I then wanted to use those constraints in a linear programming solver and my problem is that whatever value of $M$ and $\varepsilon$, when $x = 0$, $y$ is always $0$ instead of $1$. All other cases are working. What mistake could have made? Is there another way without constants $M$ and $\varepsilon$?
Best Answer
$$ \begin{align} x\ge 0 \implies y = 1\\ x< 0 \implies y = 0 \end{align} $$
I assume your variable $y\in \{0,1\}$ because there is no another possibility. Let $M$ be a big positive number.
$$ \begin{align} x \geq (y-1)M\\ x < yM\\ -M \leq x < M \end{align} $$
Using the intervals $[-M, 0), [0, M)$ this set of constraints guarantees the asked properties. OK, this is exactly what you do, but when $x=0$ the second constraint $0<yM$ then $y\neq 0$.
You can rewrite as follow ($\epsilon > 0$) :
$$ \begin{align} x \geq (y-1)M\\ x + \epsilon \leq yM\\ -M \leq x < M \end{align} $$
Note that $x + \epsilon \leq yM$ and $\frac{x}{M}+\epsilon \leq y$ are the same thing. It is correct. Probably, you make a mistake in your code because when $(x,y)=(0,0)$ the second constraint becomes $\epsilon \leq 0$. It is false for all $\epsilon >0$.
UPDATE
I think you proof these constraints using the following idea. Let $M>0$ be a big number and $\epsilon>0$ a small number. Assume $-M \leq x \leq M-\epsilon$.
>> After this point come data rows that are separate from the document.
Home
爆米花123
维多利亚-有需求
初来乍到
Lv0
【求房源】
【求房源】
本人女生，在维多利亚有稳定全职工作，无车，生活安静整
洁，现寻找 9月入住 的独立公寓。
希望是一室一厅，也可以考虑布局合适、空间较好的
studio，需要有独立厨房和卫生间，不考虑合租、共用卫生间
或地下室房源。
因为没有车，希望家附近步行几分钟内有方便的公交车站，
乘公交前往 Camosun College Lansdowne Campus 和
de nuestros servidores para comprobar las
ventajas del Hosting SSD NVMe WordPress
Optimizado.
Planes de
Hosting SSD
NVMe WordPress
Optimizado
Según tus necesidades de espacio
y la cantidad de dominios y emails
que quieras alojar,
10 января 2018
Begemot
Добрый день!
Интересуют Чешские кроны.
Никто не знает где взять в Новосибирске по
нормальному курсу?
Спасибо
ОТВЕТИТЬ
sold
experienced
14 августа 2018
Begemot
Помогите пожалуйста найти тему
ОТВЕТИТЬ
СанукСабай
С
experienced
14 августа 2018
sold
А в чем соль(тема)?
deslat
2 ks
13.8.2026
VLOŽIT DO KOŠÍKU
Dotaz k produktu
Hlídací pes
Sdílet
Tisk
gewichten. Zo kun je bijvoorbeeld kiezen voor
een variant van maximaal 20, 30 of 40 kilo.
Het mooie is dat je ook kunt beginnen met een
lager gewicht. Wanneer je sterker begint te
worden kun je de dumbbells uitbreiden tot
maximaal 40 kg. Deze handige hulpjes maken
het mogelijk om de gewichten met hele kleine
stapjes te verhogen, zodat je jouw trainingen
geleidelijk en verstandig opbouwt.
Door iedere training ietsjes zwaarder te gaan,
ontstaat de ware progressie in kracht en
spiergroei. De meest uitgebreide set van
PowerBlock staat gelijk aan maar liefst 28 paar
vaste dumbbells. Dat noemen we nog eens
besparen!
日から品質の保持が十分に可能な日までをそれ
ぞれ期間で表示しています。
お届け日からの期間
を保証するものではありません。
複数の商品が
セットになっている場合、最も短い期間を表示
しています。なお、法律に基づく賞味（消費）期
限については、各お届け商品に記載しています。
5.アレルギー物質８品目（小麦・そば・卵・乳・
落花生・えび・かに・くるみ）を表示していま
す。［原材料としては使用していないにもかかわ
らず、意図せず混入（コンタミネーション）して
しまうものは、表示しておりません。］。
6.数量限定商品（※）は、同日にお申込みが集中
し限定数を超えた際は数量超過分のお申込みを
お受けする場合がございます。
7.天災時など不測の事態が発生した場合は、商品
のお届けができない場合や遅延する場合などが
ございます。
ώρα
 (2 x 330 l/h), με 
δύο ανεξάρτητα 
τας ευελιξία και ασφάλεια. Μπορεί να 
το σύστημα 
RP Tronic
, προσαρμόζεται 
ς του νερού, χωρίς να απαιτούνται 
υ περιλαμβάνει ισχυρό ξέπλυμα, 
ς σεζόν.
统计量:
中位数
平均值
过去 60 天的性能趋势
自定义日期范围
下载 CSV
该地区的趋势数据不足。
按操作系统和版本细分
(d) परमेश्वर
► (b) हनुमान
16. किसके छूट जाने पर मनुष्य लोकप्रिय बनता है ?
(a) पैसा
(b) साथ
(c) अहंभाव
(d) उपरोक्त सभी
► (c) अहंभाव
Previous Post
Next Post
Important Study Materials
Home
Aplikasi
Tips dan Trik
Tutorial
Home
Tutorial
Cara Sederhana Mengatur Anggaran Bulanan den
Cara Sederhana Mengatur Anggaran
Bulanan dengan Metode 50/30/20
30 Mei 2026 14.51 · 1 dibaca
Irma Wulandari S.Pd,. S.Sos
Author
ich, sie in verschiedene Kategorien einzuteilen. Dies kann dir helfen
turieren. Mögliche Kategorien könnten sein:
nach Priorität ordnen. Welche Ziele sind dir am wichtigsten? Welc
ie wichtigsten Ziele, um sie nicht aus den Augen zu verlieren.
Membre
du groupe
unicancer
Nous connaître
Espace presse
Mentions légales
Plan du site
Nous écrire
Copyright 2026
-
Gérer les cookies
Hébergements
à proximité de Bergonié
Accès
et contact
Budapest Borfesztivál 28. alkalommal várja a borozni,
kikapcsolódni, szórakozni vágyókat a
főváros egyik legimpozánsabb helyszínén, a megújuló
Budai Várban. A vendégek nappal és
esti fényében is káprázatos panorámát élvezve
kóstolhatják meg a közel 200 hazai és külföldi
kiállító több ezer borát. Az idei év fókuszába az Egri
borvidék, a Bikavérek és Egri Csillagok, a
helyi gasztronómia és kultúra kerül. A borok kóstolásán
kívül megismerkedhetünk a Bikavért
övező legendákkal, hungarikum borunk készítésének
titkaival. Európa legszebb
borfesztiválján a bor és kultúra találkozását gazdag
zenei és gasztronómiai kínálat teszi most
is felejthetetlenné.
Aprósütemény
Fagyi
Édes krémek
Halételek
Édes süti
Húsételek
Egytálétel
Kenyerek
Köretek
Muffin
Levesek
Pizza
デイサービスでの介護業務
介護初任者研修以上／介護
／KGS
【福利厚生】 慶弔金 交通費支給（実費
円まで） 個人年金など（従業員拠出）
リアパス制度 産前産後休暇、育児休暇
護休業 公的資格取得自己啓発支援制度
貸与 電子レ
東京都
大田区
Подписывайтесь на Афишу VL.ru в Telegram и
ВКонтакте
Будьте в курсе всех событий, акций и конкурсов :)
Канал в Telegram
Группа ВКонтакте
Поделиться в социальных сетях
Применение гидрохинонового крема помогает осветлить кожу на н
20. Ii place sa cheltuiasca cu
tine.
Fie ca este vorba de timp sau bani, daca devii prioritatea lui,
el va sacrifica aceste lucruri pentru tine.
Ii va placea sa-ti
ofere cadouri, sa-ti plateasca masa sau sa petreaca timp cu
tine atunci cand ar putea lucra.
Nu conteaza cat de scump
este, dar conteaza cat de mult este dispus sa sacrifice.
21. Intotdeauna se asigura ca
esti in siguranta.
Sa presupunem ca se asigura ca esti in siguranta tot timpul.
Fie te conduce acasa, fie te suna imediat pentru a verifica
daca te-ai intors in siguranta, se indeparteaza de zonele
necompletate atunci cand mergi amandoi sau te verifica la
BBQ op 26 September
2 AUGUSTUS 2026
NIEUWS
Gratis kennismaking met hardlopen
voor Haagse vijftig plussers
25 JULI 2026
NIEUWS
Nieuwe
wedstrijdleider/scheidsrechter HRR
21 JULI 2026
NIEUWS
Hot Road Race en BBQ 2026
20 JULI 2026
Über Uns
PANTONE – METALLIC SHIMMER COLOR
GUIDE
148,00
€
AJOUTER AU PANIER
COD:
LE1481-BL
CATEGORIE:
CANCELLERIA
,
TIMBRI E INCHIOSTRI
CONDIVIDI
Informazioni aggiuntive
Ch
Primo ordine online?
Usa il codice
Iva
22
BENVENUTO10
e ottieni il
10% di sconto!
$$y=\left\lfloor\frac{x}{M}\right\rfloor+1$$
Note that $0 \leq x \leq M-\epsilon \implies y=1$ and $-M \leq x < 0 \implies \lfloor\frac{x}{M}\rfloor = -1 \implies y=0$
$$y-1=\left\lfloor\frac{x}{M}\right\rfloor$$
$$y-1\leq \frac{x}{M} < y $$
$$y-1\leq \frac{x}{M} \leq y -\frac{\epsilon}{M}$$
$$ \left\{\begin{align} & x \geq (y-1)M\\ & x \leq yM -\epsilon \end{align}\right. $$